Task statement
In the film review excerpt below, whose body does Lance end up inhabiting after he is taken to heaven too early?

Excerpt provided
-- begin --
Rock plays Lance Burton, a bicycle messenger by day and (you guessed
it) standup comedian by night. Lance's dream
is to play the final night at the soon-to-be-closing Apollo Theater in Harlem, where five
amateur slots will be available. But as fate
would have it (in a scene staged with such lifeless indolence it doesn't even qualify as
perfunctory), Lance is struck down by a truck and whisked to heaven. His escort Keyes (played by Eugene Levy in
autopilot nerd mode) is informed by top angel Mr. King (Chazz Palminteri) that he snatched
Lance a second too early; he's not due at the pearly gates for forty more years. A new vessel must be found to house Lance's soul,
a freshly dead one that has yet to be discovered. Thus
Lance finds himself inhabiting the body of Charles Wellington, a rich, old white guy. Wellington, just dispatched to the next world by
his scheming wife and his assistant, has recently made an enemy of community activist
Sontee (Regina King). Lance-as-Wellington
is determined to not only woo Sontee, but keep his date at the Apollo Theater, despite the
fact that he now resembles Wilford Brimley.
-- end --
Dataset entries
-- begin --
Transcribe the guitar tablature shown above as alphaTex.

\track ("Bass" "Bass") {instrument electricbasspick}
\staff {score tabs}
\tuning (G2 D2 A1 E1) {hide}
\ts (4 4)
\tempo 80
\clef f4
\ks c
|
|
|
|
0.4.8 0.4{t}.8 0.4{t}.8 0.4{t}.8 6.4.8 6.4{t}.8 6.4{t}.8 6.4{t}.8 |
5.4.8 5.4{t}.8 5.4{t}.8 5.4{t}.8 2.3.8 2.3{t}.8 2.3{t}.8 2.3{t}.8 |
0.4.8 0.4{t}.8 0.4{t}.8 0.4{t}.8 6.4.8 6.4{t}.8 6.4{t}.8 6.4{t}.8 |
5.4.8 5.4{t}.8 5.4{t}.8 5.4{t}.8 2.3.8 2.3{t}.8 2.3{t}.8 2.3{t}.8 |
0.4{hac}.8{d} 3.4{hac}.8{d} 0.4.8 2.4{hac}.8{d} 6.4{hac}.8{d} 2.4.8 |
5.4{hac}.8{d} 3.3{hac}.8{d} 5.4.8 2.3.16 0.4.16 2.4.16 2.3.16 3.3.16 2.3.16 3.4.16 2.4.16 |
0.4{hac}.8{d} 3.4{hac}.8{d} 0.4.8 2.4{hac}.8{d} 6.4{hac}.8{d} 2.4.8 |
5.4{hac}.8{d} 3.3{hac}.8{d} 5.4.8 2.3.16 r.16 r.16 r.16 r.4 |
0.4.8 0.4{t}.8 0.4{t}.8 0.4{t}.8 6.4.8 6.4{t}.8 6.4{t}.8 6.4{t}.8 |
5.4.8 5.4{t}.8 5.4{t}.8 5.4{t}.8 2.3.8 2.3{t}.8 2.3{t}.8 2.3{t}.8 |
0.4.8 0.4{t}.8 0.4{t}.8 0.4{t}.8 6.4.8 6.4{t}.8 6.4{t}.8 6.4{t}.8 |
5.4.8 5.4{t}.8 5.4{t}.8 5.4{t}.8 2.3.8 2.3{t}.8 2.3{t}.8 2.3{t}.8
-- end --
Solution to this exercise
Charles Wellington, a rich, old white guy.